### EXERCISE PROMPT
Begin with the line containing "[563,168,582,176] the -> (501, 168) none" and copy each line exactly through the last line of the entries, inclusive.

### AVAILABLE DATA
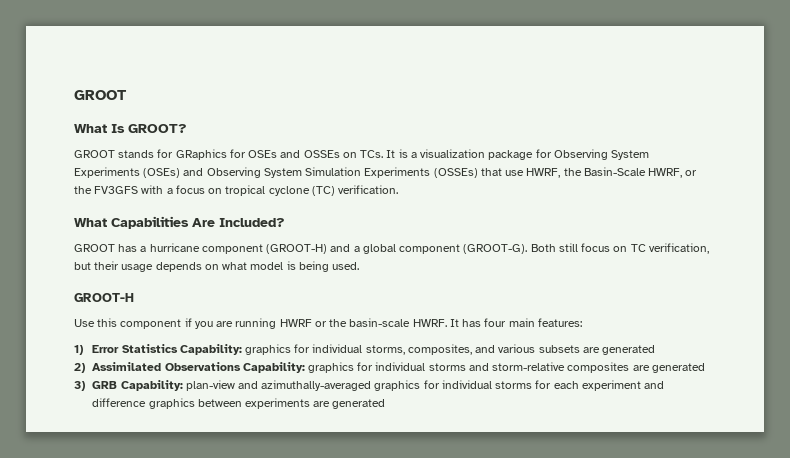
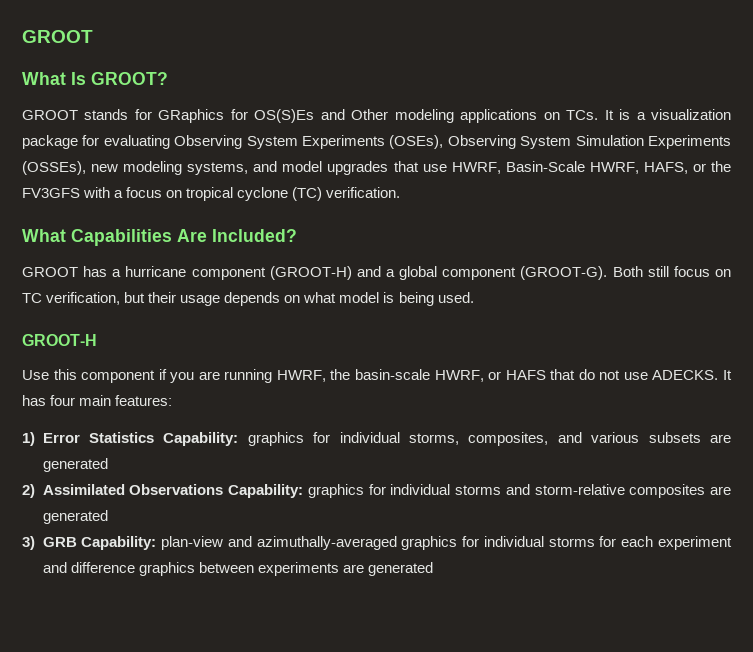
[248,150,340,158] OSEs and OSSEs -> [254,109,538,123] OS(S)Es and Other modeling applications
(552, 153) none -> [103,135,170,149] evaluating
[143,168,204,178] (OSEs) and -> [389,135,444,149] (OSEs),
[433,168,478,178] (OSSEs) -> [22,161,389,175] (OSSEs), new modeling systems, and model upgrades
[563,168,582,176] the -> (501, 168) none
(683, 173) none -> [643,162,688,174] HAFS,
[279,318,447,327] HWRF or the basin-scale HWRF. -> [276,369,719,382] HWRF, the basin-scale HWRF, or HAFS that do not use ADECKS.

### RESPONSE TO THE EXERCISE
[563,168,582,176] the -> (501, 168) none
(683, 173) none -> [643,162,688,174] HAFS,
[279,318,447,327] HWRF or the basin-scale HWRF. -> [276,369,719,382] HWRF, the basin-scale HWRF, or HAFS that do not use ADECKS.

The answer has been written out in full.